– Сволочь! – завизжала следователь. – Ты это специально сделал!
Общими усилиями УАЗ выбрался на твердую поверхность. Перепачканная грязью с ног до головы Арефьева со слезами на глазах забралась в салон. Заняла место рядом с Безугловым у задней двери.
– Я этого так не оставлю. Я рапорт на тебя напишу, – пообещала она Абрамову.
Иван ничего не ответил. Он устал за день, хотел переодеться, умыться, поесть, остаться наедине и вспомнить глаза Абызовой, самые прекрасные глаза на свете.

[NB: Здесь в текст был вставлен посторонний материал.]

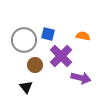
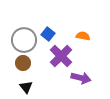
blue square: rotated 24 degrees clockwise
brown circle: moved 12 px left, 2 px up
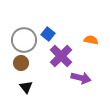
orange semicircle: moved 8 px right, 4 px down
brown circle: moved 2 px left
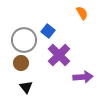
blue square: moved 3 px up
orange semicircle: moved 9 px left, 27 px up; rotated 48 degrees clockwise
purple cross: moved 2 px left, 1 px up
purple arrow: moved 2 px right, 1 px up; rotated 18 degrees counterclockwise
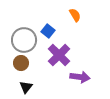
orange semicircle: moved 7 px left, 2 px down
purple arrow: moved 3 px left; rotated 12 degrees clockwise
black triangle: rotated 16 degrees clockwise
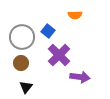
orange semicircle: rotated 120 degrees clockwise
gray circle: moved 2 px left, 3 px up
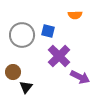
blue square: rotated 24 degrees counterclockwise
gray circle: moved 2 px up
purple cross: moved 1 px down
brown circle: moved 8 px left, 9 px down
purple arrow: rotated 18 degrees clockwise
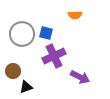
blue square: moved 2 px left, 2 px down
gray circle: moved 1 px up
purple cross: moved 5 px left; rotated 20 degrees clockwise
brown circle: moved 1 px up
black triangle: rotated 32 degrees clockwise
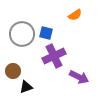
orange semicircle: rotated 32 degrees counterclockwise
purple arrow: moved 1 px left
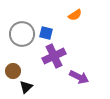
black triangle: rotated 24 degrees counterclockwise
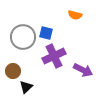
orange semicircle: rotated 48 degrees clockwise
gray circle: moved 1 px right, 3 px down
purple arrow: moved 4 px right, 7 px up
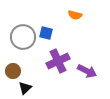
purple cross: moved 4 px right, 5 px down
purple arrow: moved 4 px right, 1 px down
black triangle: moved 1 px left, 1 px down
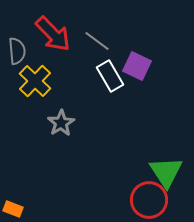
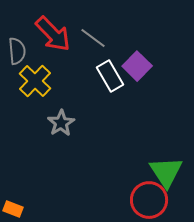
gray line: moved 4 px left, 3 px up
purple square: rotated 20 degrees clockwise
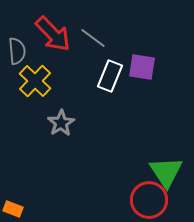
purple square: moved 5 px right, 1 px down; rotated 36 degrees counterclockwise
white rectangle: rotated 52 degrees clockwise
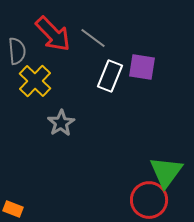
green triangle: rotated 9 degrees clockwise
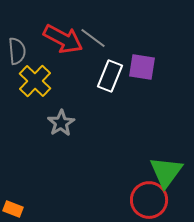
red arrow: moved 10 px right, 5 px down; rotated 18 degrees counterclockwise
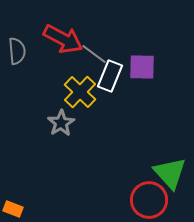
gray line: moved 1 px right, 16 px down
purple square: rotated 8 degrees counterclockwise
yellow cross: moved 45 px right, 11 px down
green triangle: moved 4 px right, 1 px down; rotated 18 degrees counterclockwise
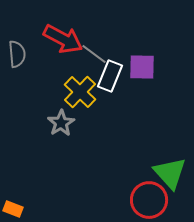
gray semicircle: moved 3 px down
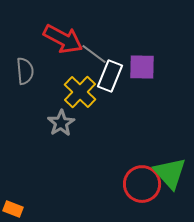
gray semicircle: moved 8 px right, 17 px down
red circle: moved 7 px left, 16 px up
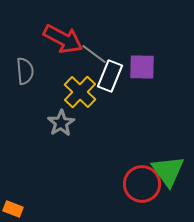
green triangle: moved 2 px left, 2 px up; rotated 6 degrees clockwise
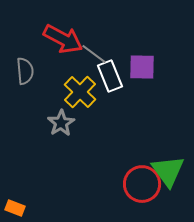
white rectangle: rotated 44 degrees counterclockwise
orange rectangle: moved 2 px right, 1 px up
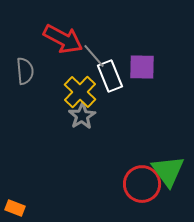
gray line: moved 2 px down; rotated 12 degrees clockwise
gray star: moved 21 px right, 7 px up
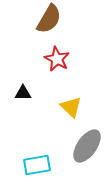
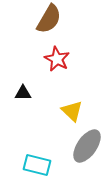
yellow triangle: moved 1 px right, 4 px down
cyan rectangle: rotated 24 degrees clockwise
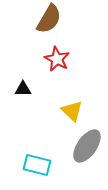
black triangle: moved 4 px up
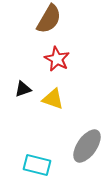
black triangle: rotated 18 degrees counterclockwise
yellow triangle: moved 19 px left, 12 px up; rotated 25 degrees counterclockwise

– Дуболом! – прошипела Арефьева.
Абрамов мысленно усмехнулся: «Нашла чем оскорбить! Меня так всю жизнь зовут».
8
Летом 1960 года Ивану Абрамову исполнилось восемнадцать лет. Он готовился уйти в армию, но готовился по-своему: не пьянствовал с дружками, не волочился за каждой юбкой, а усиленно занимался спортом. В то время семья Абрамовых жила в пригородном поселке Предзаводском в двухэтажном кирпичном доме с печным отоплением. За поселком была разрушенная насосная станция, пустырь, поросший одинокими колючими кустарниками, и пыльная грунтовая дорога, ведущая в свиноводческий совхоз «Путь Октября». За пустырем начинался частный сектор, неофициально называемый Нахаловка. Пацаны из Предзаводского и Нахаловки враждовали. Корни их взаимной неприязни уходили в послевоенные годы, когда поселок Предзаводской стал расширяться и вплотную подошел к частному сектору. Делить парням было нечего, но нахаловские считали, что они являются истинными хозяевами пустыря и разрушенной насосной станции. Предзаводские пацаны имели на этот счет другое мнение. К тому же девушки! Любовь вспыхивала независимо от места жительства, и тогда начинались страдания в духе бессмертной драмы Уильяма Шекспира «Ромео и Джульетта». Вместо враждующих семей в Сибири были группировки молодежи, на дух не переносившие друг друга. По неписаным законам парень из Предзаводского не мог проводить девушку из частного сектора до дома, и наоборот. Вторгшегося чужака местная шпана немедленно избила бы, чтобы неповадно было на чужое добро зариться. Но все равно, вопреки запретам, молодые люди из географически враждебных населенных пунктов влюблялись, встречались на пустыре, и это зачастую приводило к конфликтам, которые заканчивались не только разбитыми носами и выплюнутыми из окровавленного рта зубами, но и кое-чем более серьезным.
В конце августа приятель Абрамова по кличке Воробей, невысокого роста щуплый паренек, провожал девушку до насосной станции. Дальше ему путь был заказан. У руин станции его поджидали трое парней из Нахаловки. Расстановка сил была ясна с первого взгляда. Возлюбленная Воробья попыталась предотвратить драку, но ее соседи по частному сектору слышать ничего не желали. Один из них грубо оттолкнул девушку, сжал кулаки и двинулся на Воробья, но щупленький паренек из Предзаводского был не лыком шит. Неделю назад его дядя, брат матери, в очередной раз освободившийся из мест лишения свободы, привез племяннику подарок – настоящий выкидной нож – предел мечтаний любого пацана. Воробей в безвыходной ситуации не струсил, выхватил нож, выщелкнул лезвие и прохрипел:
– Кто первый? Подходи! Кишки выпущу.
Нахаловские замерли на месте. Получить ножом в бок из-за соседки не хотелось, но и отступить они не могли. Если бы они ретировались, то по законам улицы опозорились бы на веки вечные. Позор для настоящего пацана – хуже смерти. Выход нашел семнадцатилетний парень по кличке Окурок, один из предводителей нахаловской молодежи.
– Что, без ножа слабо за себя постоять? – с издевательской ухмылочкой спросил он.